Internet access to sexual content that required physical effort, financial expenditure, and social risk in the pre-internet era became, within a single generation, achievable in complete privacy at zero cost with effectively unlimited variety. Cooper’s “triple-A engine” framework — Access, Affordability, Anonymity — proposed in the late 1990s anticipated this transformation with accuracy: the internet reduced all three barriers to sexual content simultaneously, creating an environment optimally configured for behavioral sensitization.
The clinical implications are genuinely complex. On one reading, the internet has substantially increased compulsive sexual behavior by providing continuous novelty, variable reward schedules, absence of social inhibition, and frictionless access. On another reading — better supported by available evidence — the internet has primarily increased the visibility of distress related to sexual behavior, including and especially distress that reflects moral incongruence rather than genuine behavioral disorder. The explosion of online self-identification as “sex addicts” or “porn addicts” has not been matched by validated increases in functional CSBD as defined by ICD-11 criteria.
Whether compulsive pornography use constitutes a discrete clinical entity, a behaviorally specific subset of CSBD, or a presentation substantially confounded by moral incongruence is among the most actively contested questions in contemporary CSBD research. Neuroimaging and behavioral studies have described patterns in frequent pornography users that superficially resemble addiction-model findings: cue-reactivity, craving phenomenology, and reported loss of control. Against this, a substantial body of research has consistently demonstrated that self-reported distress about pornography use is more strongly predicted by moral disapproval than by behavioral markers of compulsion or functional impairment.
The longitudinal work of Grubbs and colleagues has consistently found that moral incongruence is a stronger predictor of self-reported pornography addiction than frequency of use. Individuals who view pornography infrequently but hold strong moral objections to it report higher levels of perceived addiction than frequent users who hold more permissive attitudes. This finding has a direct clinical implication: a population seeking treatment for “pornography addiction” will include a significant proportion whose distress reflects value conflict rather than behavioral disorder, whose appropriate intervention is value clarification or pastoral support rather than behavioral treatment for CSBD.
Presentations framed around pornography use therefore require particularly careful application of the moral incongruence exclusion criterion. Clinicians working in religiously conservative communities, or treating patients referred through religiously affiliated counseling services, should be especially alert to this dynamic. For patients whose distress is primarily moral, reframing from “addiction” to “value conflict” may feel like dismissal of their experience rather than a more accurate characterization of it. Managing this clinical moment skillfully is one of the most demanding tasks in CSBD practice.
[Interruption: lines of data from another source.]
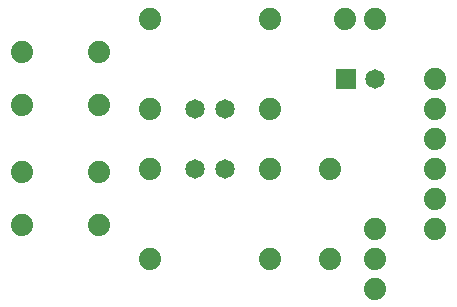
<source format=gbr>
G04 EAGLE Gerber RS-274X export*
G75*
%MOMM*%
%FSLAX34Y34*%
%LPD*%
%INTop Copper*%
%IPPOS*%
%AMOC8*
5,1,8,0,0,1.08239X$1,22.5*%
G01*
%ADD10C,1.651000*%
%ADD11C,1.879600*%
%ADD12R,1.651000X1.651000*%


D10*
X266700Y279400D03*
X241300Y279400D03*
X266700Y228600D03*
X241300Y228600D03*
D11*
X444500Y177800D03*
X444500Y203200D03*
X444500Y228600D03*
X444500Y254000D03*
X444500Y279400D03*
X444500Y304800D03*
X393700Y355600D03*
X368300Y355600D03*
X393700Y127000D03*
X393700Y152400D03*
X393700Y177800D03*
X304800Y228600D03*
X304800Y152400D03*
X304800Y279400D03*
X304800Y355600D03*
X203200Y355600D03*
X203200Y279400D03*
X203200Y228600D03*
X203200Y152400D03*
X355600Y152400D03*
X355600Y228600D03*
X159512Y282194D03*
X94488Y282194D03*
X159512Y327406D03*
X94488Y327406D03*
X159512Y180594D03*
X94488Y180594D03*
X159512Y225806D03*
X94488Y225806D03*
D12*
X368500Y304800D03*
D10*
X393500Y304800D03*
M02*

</source>
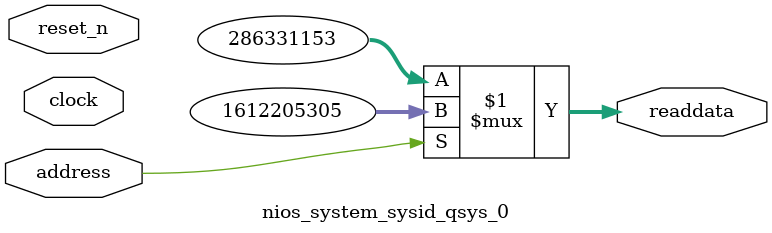
<source format=v>



// synthesis translate_off
`timescale 1ns / 1ps
// synthesis translate_on

// turn off superfluous verilog processor warnings 
// altera message_level Level1 
// altera message_off 10034 10035 10036 10037 10230 10240 10030 

module nios_system_sysid_qsys_0 (
               // inputs:
                address,
                clock,
                reset_n,

               // outputs:
                readdata
             )
;

  output  [ 31: 0] readdata;
  input            address;
  input            clock;
  input            reset_n;

  wire    [ 31: 0] readdata;
  //control_slave, which is an e_avalon_slave
  assign readdata = address ? 1612205305 : 286331153;

endmodule



</source>
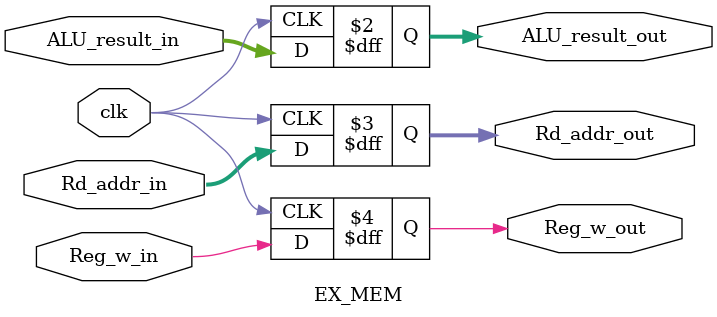
<source format=v>
module EX_MEM
(
    input [31:0] ALU_result_in,
    input [4:0] Rd_addr_in,
    input Reg_w_in,
    input clk,
    output reg [31:0] ALU_result_out,
    output reg [4:0] Rd_addr_out,
    output reg Reg_w_out
);

    always @(negedge clk)
    begin
        ALU_result_out <= ALU_result_in;
        Rd_addr_out <= Rd_addr_in;
        Reg_w_out <= Reg_w_in;
    end

endmodule
</source>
Contemporary digital platforms do not merely provide access to sexual content; they actively curate and optimize that access through recommendation algorithms designed to maximize engagement. The behavioral implications of continuous, personalized content recommendation for individuals vulnerable to compulsive sexual behavior have not been adequately studied. The clinical literature is largely anecdotal and theoretical; the empirical research is sparse.
The intersection of CSBD vulnerability with social media, dating applications, and real-time interactive platforms adds further complexity that existing diagnostic and treatment frameworks were not developed to address. Whether these platforms function as environmental amplifiers of compulsive sexual behavior, or as new behavioral modalities through which the same pre-existing vulnerability expresses itself, is a research question of genuine clinical importance that the field has not yet adequately addressed.
The Grubbs et al. moral incongruence findings are among the most clinically actionable in the contemporary CSBD literature. They provide empirical grounding for the ICD-11 exclusion criterion and practical guidance for clinical assessment: frequency of pornography use alone is a poor predictor of whether a given presentation reflects CSBD versus moral incongruence. Functional impairment assessment and moral-religious context are better diagnostic anchors. Clinicians should directly assess platform-specific use patterns: which platforms, what content, what time of day, what antecedent emotional states, and what real-world consequences. Generic “pornography use” assessment underestimates the behavioral heterogeneity relevant to formulation. Interactive platforms (live-streaming, video-based dating apps) carry different risk profiles than static content consumption. The “demand effect” in pornography-focused clinical presentations — where patients present seeking validation of an addiction diagnosis rather than functional assessment — is clinically common and requires careful management. Maintaining diagnostic integrity while validating the patient’s genuine distress, regardless of its etiology, is a skill that merits explicit attention in CSBD clinical training.